Every summer when I was little, my grandmother, Lillie Jane McAdams, would come and get me for a two week visit. These were some of the best days of my life. I was THE queen for two solid weeks. My brother didn't get to come. He had his own two weeks. My grandfather was deceased, so all of her attention belonged exclusively to me. She fixed incredible chocolate cakes, crazy grilled cheese sandwiches, and chilled cucumbers and onions with yummy vinegarette. Her cupboards were filled with every wonderful treat a kid could ever want. I always came home looking like a little chipmunk, with my puffy cheeks.
She took me to the lake. We blew up those brightly colored plastic
rafts, and leisurely floated all day long in the cool water. She taught
me to swim in that lake, even though she didn't know how to herself (a
fact I didn't learn until long after I was grown). We ate
barbeque...and watermelon. She made me a tire swing and hung it from a
HUGE old tree..by herself. We canned tomatoes. Well, she canned, I
watched. She said it was too dangerous for me. We snapped beans. We
took naps. We had pineapple floats at the Dairy Queen. We went to see
her only cousin in the next town over. The cousin made a sport of
killing flies on the windows of the little local restaurant that we
always frequented. It made me kind of sick. We drove out to the
country, just for the heck of it.
She had a great group of friends. Her best girlfriend was "Miss Nell"

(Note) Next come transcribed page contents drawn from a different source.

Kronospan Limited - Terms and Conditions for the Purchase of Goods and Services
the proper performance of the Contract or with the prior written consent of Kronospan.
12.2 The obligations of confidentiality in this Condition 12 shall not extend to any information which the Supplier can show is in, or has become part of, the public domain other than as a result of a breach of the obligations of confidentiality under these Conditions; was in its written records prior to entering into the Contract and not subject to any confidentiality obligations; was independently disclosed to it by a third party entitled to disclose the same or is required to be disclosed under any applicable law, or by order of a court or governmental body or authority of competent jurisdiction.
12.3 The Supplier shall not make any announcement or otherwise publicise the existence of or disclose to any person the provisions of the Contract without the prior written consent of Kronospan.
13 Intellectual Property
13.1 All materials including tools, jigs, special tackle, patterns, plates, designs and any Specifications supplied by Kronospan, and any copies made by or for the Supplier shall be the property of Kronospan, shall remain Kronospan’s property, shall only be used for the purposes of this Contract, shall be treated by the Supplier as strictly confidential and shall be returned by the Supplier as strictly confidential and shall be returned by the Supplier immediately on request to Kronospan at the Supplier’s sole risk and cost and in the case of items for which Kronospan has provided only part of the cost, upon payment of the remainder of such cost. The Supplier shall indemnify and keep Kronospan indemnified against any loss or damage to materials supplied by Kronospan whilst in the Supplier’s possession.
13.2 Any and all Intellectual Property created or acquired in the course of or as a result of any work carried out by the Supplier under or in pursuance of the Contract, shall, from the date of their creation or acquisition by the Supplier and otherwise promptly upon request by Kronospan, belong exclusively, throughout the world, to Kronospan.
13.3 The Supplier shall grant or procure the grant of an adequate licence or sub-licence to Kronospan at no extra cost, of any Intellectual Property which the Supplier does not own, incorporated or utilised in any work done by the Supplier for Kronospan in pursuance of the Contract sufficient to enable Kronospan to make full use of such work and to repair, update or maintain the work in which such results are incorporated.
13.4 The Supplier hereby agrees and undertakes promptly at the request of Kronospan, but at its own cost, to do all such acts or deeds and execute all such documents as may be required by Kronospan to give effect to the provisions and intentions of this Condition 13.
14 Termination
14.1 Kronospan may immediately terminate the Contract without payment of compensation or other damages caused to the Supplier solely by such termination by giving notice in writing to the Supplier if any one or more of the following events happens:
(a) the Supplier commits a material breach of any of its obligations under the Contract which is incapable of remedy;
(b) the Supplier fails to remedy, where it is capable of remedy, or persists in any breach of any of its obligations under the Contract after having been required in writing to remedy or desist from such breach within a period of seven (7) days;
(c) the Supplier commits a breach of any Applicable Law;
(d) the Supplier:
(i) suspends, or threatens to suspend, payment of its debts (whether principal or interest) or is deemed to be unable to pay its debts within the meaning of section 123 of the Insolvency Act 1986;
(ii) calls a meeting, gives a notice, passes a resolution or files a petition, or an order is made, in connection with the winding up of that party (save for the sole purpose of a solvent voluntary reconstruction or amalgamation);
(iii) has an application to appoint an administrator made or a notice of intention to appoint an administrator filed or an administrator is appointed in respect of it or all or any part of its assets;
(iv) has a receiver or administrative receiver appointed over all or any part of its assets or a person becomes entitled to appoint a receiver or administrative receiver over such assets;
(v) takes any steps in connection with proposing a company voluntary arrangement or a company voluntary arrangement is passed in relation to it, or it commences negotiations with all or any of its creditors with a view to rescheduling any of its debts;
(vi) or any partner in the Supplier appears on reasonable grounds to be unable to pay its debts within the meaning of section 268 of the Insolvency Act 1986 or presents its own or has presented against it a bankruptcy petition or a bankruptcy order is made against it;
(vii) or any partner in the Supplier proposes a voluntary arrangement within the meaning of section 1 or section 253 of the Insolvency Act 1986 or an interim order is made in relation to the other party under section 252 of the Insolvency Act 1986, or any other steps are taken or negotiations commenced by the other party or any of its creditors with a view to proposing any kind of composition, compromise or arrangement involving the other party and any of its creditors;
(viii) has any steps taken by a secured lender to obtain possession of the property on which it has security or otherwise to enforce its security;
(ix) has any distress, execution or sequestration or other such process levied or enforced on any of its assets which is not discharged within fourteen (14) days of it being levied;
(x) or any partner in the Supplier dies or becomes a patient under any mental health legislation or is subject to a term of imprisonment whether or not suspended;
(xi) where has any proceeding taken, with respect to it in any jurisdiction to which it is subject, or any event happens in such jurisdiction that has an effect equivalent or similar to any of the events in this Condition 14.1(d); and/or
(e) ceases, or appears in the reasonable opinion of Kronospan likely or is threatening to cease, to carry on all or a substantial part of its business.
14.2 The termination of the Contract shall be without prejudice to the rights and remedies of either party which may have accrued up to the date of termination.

Winfrey, who died a few years ago. Every afternoon, Miss Nell would
come up to my grandmother's house, wearing a flowerdy housecoat and
black, hightop, leather, Nikes. She had weak ankles. She liked the
support the hightops gave her. Miss Nell was married to Mr. Bill, who
was a former state trooper, who liked to bend his elbow a little too
much. He was a hoot. So was she, for that matter. She and my
grandmother would discuss all the latest town news, including all who
had died, all who were about to die, and all who wished they were dead.
She had lots of other fun friends, too....Homer and Patricia Bradbury,
Buck Cook, Miss Emmabelle, and Miss Ruth Irvine just to name a few. She
lived in a tiny town in West Tennessee, called Dresden. I was born not
far from there in Paris, Tn. I loved telling people I was born in Paris
and that my grandmother was from Dresden.
My grandmother and her girlfriends laughed and laughed and laughed,
about everything. They enjoyed going places together and always "fixed
up" to go out. They got their hair "done" on Fridays...they needed to
look good for weekends and Sunday morning prayer meetings. They walked
to town in their finest, and siddled up to the Drugstore lunch counter.
Sometimes when I was there to visit, she would give me $.10, and I
would trek next door to the Dime Store. Silly putty and playing cards
were usually what I purchased. Then we would begin our walk back home,
stopping by the tiny local library to get a new stack of treasures to
read. I was a voracious reader at that time. It was an option then, not
a requirement, and I personally think that's why kids liked to read
more then. I plopped the books in the white wicker basket of the PURPLE
bike I rode. It had long curvy handlebars with a banana seat. She
bought two of them, so I could leave one there, and take the other one
home. TWO BIKES! :)
Anyway, these memories of my grandmother and her delightful cronies,
fill my imagination with lots of wonderful images. They manifest
themselves in everything I do, from doll making to print work. I am
thankful for her love and support and her encouragement to be myself.